╭─ Material for this task
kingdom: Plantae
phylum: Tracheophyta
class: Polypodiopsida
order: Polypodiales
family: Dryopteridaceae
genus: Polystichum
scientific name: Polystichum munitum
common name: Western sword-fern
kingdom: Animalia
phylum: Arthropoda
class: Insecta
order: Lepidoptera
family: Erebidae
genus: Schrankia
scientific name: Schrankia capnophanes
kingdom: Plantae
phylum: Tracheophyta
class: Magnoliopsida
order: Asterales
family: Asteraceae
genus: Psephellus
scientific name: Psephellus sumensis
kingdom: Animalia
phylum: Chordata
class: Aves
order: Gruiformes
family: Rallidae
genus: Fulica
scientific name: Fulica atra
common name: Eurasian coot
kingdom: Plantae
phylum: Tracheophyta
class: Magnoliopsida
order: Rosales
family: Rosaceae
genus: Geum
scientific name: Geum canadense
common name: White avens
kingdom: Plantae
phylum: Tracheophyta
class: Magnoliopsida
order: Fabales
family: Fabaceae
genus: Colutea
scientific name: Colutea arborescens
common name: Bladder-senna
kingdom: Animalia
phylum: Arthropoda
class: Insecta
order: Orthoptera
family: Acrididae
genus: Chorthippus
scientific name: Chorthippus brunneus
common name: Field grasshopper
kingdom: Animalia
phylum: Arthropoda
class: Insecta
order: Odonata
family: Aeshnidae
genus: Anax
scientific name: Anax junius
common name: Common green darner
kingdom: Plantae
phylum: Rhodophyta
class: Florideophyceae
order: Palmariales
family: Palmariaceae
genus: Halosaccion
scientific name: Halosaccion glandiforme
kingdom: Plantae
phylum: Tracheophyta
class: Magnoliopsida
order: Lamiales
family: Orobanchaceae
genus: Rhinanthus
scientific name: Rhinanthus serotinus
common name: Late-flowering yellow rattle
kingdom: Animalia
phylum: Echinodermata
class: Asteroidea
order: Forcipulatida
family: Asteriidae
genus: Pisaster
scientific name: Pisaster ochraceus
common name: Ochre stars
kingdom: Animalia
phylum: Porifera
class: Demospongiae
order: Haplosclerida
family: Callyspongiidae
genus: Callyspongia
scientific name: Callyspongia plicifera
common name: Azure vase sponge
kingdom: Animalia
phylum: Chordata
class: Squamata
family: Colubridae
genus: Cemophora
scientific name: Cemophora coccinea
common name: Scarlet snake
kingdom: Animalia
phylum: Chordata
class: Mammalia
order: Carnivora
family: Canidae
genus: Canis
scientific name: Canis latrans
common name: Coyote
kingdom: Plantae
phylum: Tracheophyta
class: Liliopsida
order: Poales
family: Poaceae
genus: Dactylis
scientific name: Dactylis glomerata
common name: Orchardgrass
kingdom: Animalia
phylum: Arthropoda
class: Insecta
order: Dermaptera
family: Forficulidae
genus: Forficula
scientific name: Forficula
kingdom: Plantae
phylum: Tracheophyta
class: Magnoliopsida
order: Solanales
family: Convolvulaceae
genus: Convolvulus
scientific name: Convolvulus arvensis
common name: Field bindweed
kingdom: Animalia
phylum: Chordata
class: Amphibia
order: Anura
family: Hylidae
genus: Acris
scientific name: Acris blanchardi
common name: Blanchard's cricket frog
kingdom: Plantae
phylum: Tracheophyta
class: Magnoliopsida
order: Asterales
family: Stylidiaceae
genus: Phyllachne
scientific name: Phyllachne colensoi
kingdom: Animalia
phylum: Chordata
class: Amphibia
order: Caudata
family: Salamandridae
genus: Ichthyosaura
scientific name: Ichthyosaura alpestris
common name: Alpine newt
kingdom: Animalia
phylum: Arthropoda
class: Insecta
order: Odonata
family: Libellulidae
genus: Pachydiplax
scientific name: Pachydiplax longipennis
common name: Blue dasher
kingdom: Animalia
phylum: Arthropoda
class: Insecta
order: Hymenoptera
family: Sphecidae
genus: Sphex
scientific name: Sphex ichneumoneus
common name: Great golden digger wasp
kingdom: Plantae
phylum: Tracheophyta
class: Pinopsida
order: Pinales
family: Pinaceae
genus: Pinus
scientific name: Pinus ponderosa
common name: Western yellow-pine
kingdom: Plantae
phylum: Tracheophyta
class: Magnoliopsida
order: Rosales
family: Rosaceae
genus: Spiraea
╰─
**What the task asks**
Write these records out again, switching "common name" to "vernacular name" everywhere and leaving everything else the same.

**In response**
kingdom: Plantae
phylum: Tracheophyta
class: Polypodiopsida
order: Polypodiales
family: Dryopteridaceae
genus: Polystichum
scientific name: Polystichum munitum
vernacular name: Western sword-fern
kingdom: Animalia
phylum: Arthropoda
class: Insecta
order: Lepidoptera
family: Erebidae
genus: Schrankia
scientific name: Schrankia capnophanes
kingdom: Plantae
phylum: Tracheophyta
class: Magnoliopsida
order: Asterales
family: Asteraceae
genus: Psephellus
scientific name: Psephellus sumensis
kingdom: Animalia
phylum: Chordata
class: Aves
order: Gruiformes
family: Rallidae
genus: Fulica
scientific name: Fulica atra
vernacular name: Eurasian coot
kingdom: Plantae
phylum: Tracheophyta
class: Magnoliopsida
order: Rosales
family: Rosaceae
genus: Geum
scientific name: Geum canadense
vernacular name: White avens
kingdom: Plantae
phylum: Tracheophyta
class: Magnoliopsida
order: Fabales
family: Fabaceae
genus: Colutea
scientific name: Colutea arborescens
vernacular name: Bladder-senna
kingdom: Animalia
phylum: Arthropoda
class: Insecta
order: Orthoptera
family: Acrididae
genus: Chorthippus
scientific name: Chorthippus brunneus
vernacular name: Field grasshopper
kingdom: Animalia
phylum: Arthropoda
class: Insecta
order: Odonata
family: Aeshnidae
genus: Anax
scientific name: Anax junius
vernacular name: Common green darner
kingdom: Plantae
phylum: Rhodophyta
class: Florideophyceae
order: Palmariales
family: Palmariaceae
genus: Halosaccion
scientific name: Halosaccion glandiforme
kingdom: Plantae
phylum: Tracheophyta
class: Magnoliopsida
order: Lamiales
family: Orobanchaceae
genus: Rhinanthus
scientific name: Rhinanthus serotinus
vernacular name: Late-flowering yellow rattle
kingdom: Animalia
phylum: Echinodermata
class: Asteroidea
order: Forcipulatida
family: Asteriidae
genus: Pisaster
scientific name: Pisaster ochraceus
vernacular name: Ochre stars
kingdom: Animalia
phylum: Porifera
class: Demospongiae
order: Haplosclerida
family: Callyspongiidae
genus: Callyspongia
scientific name: Callyspongia plicifera
vernacular name: Azure vase sponge
kingdom: Animalia
phylum: Chordata
class: Squamata
family: Colubridae
genus: Cemophora
scientific name: Cemophora coccinea
vernacular name: Scarlet snake
kingdom: Animalia
phylum: Chordata
class: Mammalia
order: Carnivora
family: Canidae
genus: Canis
scientific name: Canis latrans
vernacular name: Coyote
kingdom: Plantae
phylum: Tracheophyta
class: Liliopsida
order: Poales
family: Poaceae
genus: Dactylis
scientific name: Dactylis glomerata
vernacular name: Orchardgrass
kingdom: Animalia
phylum: Arthropoda
class: Insecta
order: Dermaptera
family: Forficulidae
genus: Forficula
scientific name: Forficula
kingdom: Plantae
phylum: Tracheophyta
class: Magnoliopsida
order: Solanales
family: Convolvulaceae
genus: Convolvulus
scientific name: Convolvulus arvensis
vernacular name: Field bindweed
kingdom: Animalia
phylum: Chordata
class: Amphibia
order: Anura
family: Hylidae
genus: Acris
scientific name: Acris blanchardi
vernacular name: Blanchard's cricket frog
kingdom: Plantae
phylum: Tracheophyta
class: Magnoliopsida
order: Asterales
family: Stylidiaceae
genus: Phyllachne
scientific name: Phyllachne colensoi
kingdom: Animalia
phylum: Chordata
class: Amphibia
order: Caudata
family: Salamandridae
genus: Ichthyosaura
scientific name: Ichthyosaura alpestris
vernacular name: Alpine newt
kingdom: Animalia
phylum: Arthropoda
class: Insecta
order: Odonata
family: Libellulidae
genus: Pachydiplax
scientific name: Pachydiplax longipennis
vernacular name: Blue dasher
kingdom: Animalia
phylum: Arthropoda
class: Insecta
order: Hymenoptera
family: Sphecidae
genus: Sphex
scientific name: Sphex ichneumoneus
vernacular name: Great golden digger wasp
kingdom: Plantae
phylum: Tracheophyta
class: Pinopsida
order: Pinales
family: Pinaceae
genus: Pinus
scientific name: Pinus ponderosa
vernacular name: Western yellow-pine
kingdom: Plantae
phylum: Tracheophyta
class: Magnoliopsida
order: Rosales
family: Rosaceae
genus: Spiraea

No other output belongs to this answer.